I am now working on a large production together with other people, which will premiere on November 12 at the Festival Puerto Idea and is called “Monster of Echos” (Monstruo de Ecos, in Spanish). I mention this because it seeks a sensibility with sound that differs from deep listening. It also recognizes that one not only listens, but that in the sonic aspect one also makes oneself heard. And it seems to me that the whole school of active listening, which perhaps starts with John Cage or Pauline Oliveros, overlooks the fact that they are purely people from the Anglo-Saxon world who have never felt that they are not listened to. So, of course, they can say that we need to listen better. But that’s not the only thing we need, we also need to make ourselves heard, because not all of us are heard. That is why I am interested in exploring a Latin American sensibility where these two elements appear: making oneself heard and listening, reversibly.
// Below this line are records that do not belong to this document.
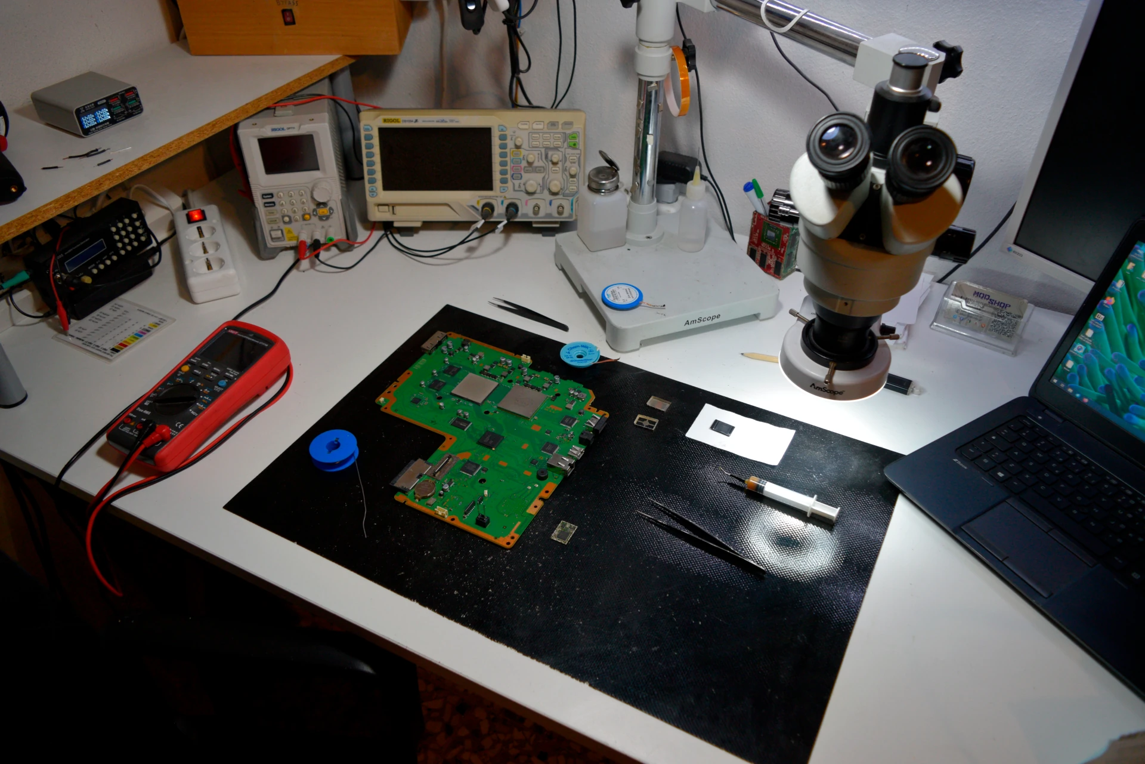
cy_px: 382
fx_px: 859
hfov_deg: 67.4
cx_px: 572
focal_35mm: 27
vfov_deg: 47.9
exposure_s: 1/80
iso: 400
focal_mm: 18
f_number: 4.5
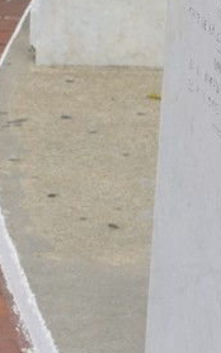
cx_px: 38
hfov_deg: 2.2
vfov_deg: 3.5
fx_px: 5757
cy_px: -576
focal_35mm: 598
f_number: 7.1
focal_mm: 102
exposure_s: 1/500
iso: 200
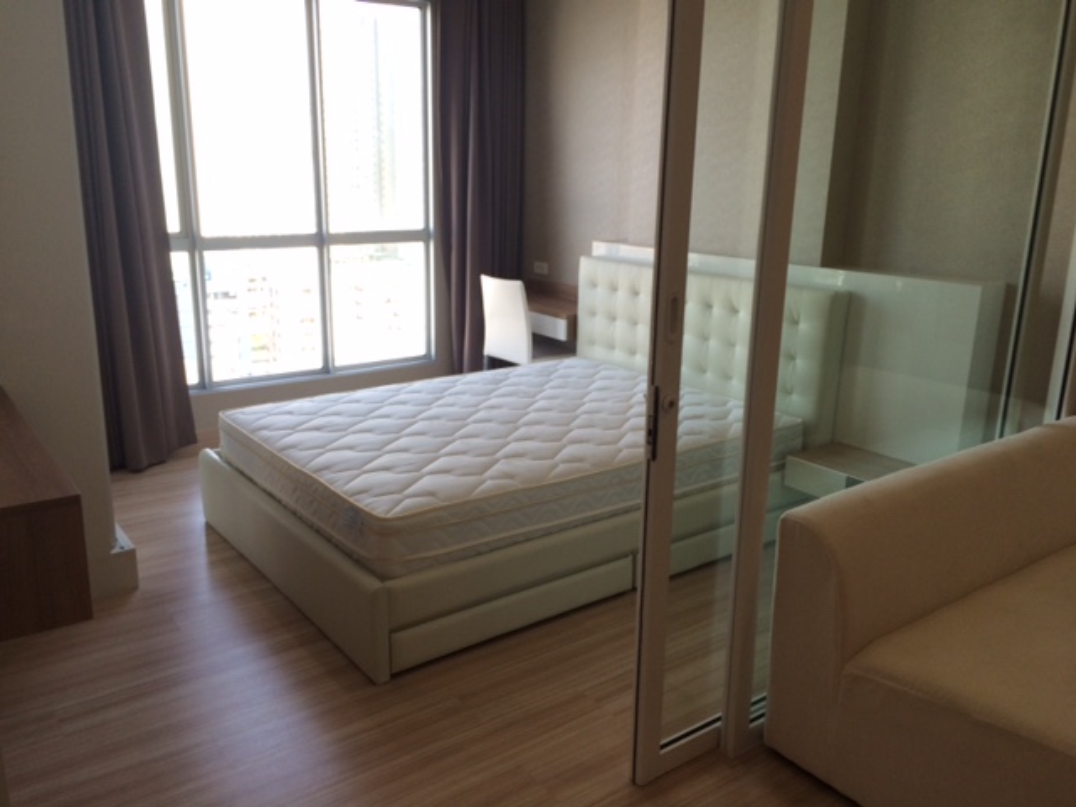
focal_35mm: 29
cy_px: 404
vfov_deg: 48.2
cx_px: 538
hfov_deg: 61.7
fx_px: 901
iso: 32
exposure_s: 1/102
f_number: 2.2
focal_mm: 4.15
So in this latest work I take some of the figure of the monster of the Viña Music Festival. The amphitheater of the V Region creates very strong echoes from the audience to the artist. Therefore, the artist is affected by the echoes produced by the audience in some moments; the audience becomes the artist and the artist becomes the audience.
Could we speak of a logic that transcends colonialism from sound?
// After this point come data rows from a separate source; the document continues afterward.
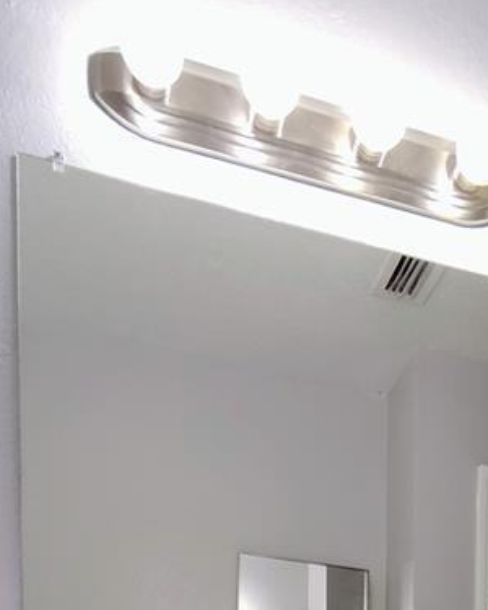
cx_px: 473
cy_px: 909
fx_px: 903
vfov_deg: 26.9
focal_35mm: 50
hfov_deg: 28.6
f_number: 2.2
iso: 290
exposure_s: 1/60
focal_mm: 2.13
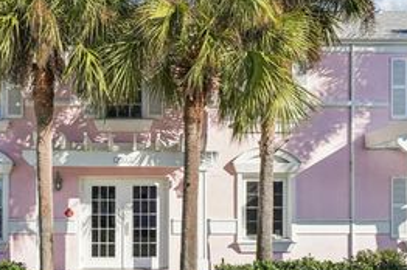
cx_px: 141
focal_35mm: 43
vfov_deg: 31.1
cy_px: 126
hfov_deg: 45.0
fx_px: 485
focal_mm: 15
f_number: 8
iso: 100
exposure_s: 1/250
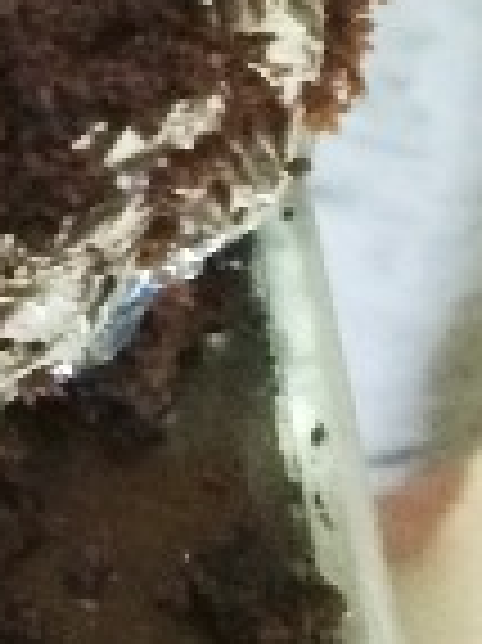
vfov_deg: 7.7
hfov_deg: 5.9
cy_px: -1378
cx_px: -1297
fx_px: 4072
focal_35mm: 219
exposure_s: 1/17
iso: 320
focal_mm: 4.15
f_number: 2.2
Yes, sometimes people tell me “Your thinking or research is decolonial” and I tell them that it is actually trans colonial. Because there is a kind of ambiguity between moving from initiatives that can be colonial to things that can be non-colonial and vice versa. And I think that, deep down, the message –or gift– that we can receive from Latin America is precisely that ambiguity in not knowing what we are. That is what interests me in the Echo Monster, that the “monster” is linked both to Pachamama and to show business, to the collective and to individualism.
Sometimes, in addition to sound, different artistic expressions such as dance, performance and poetry appear in your works: Are they ramifications of sound or forms that allow you to listen better?
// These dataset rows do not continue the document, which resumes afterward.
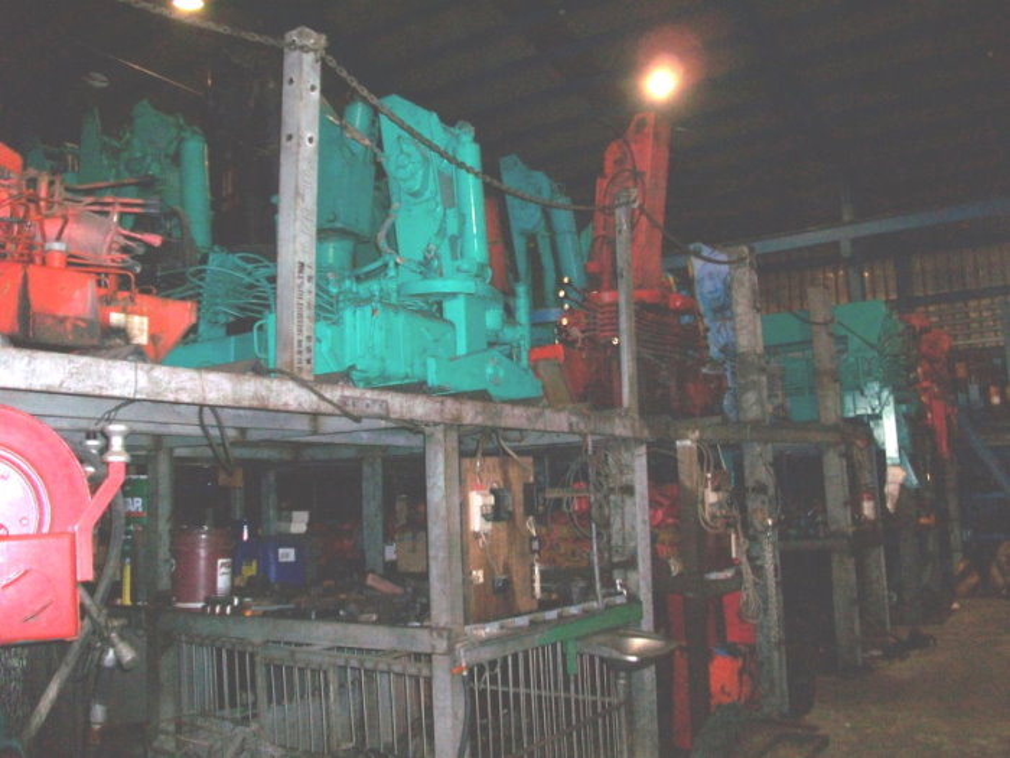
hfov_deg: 56.8
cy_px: 379
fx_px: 934
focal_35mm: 32
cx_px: 505
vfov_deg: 44.2
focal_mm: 5.7
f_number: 2.8
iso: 160
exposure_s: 1/60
Yes, they are ramifications of the same thing, both to listen better and to make oneself heard, which are equally strong and present. It is part of what I call a quest to become sensitized with movement. Like moving back and forth. Active listening is like social justice, which consists in what we need to listen better in order to listen to everyone. In the end, all quests for justice turn out to be unfair to some groups. Intuitively we recognize that there is no such thing as listening alone, there is no such thing as justice alone, but that every process is an arbitrary guide.
What is the potential of the soundscape as a didactic tool for teaching-learning processes aimed at caring for nature?
The soundscape is a tool that needs to be explored more in education. I also think it would be very good to consider acoustic ecology to care for the environment. A very simple analysis that can be done is to walk and listen to your own footsteps, which can tell you how good the environment in which you are is. For example, in Santiago there are few places where you can listen to your own steps. This method allows one to realize if the sonorous spaces that we use can break through the natural ecosystem. For example, in national parks when one arrives at the camping section or if there is a kiosk playing music at a loud volume. We are constantly told, for example, not to leave garbage in the forest, but we don’t consider that music is also acoustic garbage in the background, because maybe a song that is being played has the same frequency as the sound emitted by a frog that could have problems to mate, for example, because of the music’s sound frequencies.
The different animals present in one place can create together a type of puzzle of sound frequencies –one species of birds with one band, and another with a different one– but they never clash with each other. Then, all of a sudden, a human appears with a stereo system that puts up a wall of frequencies and becomes a problem for the ecosystem.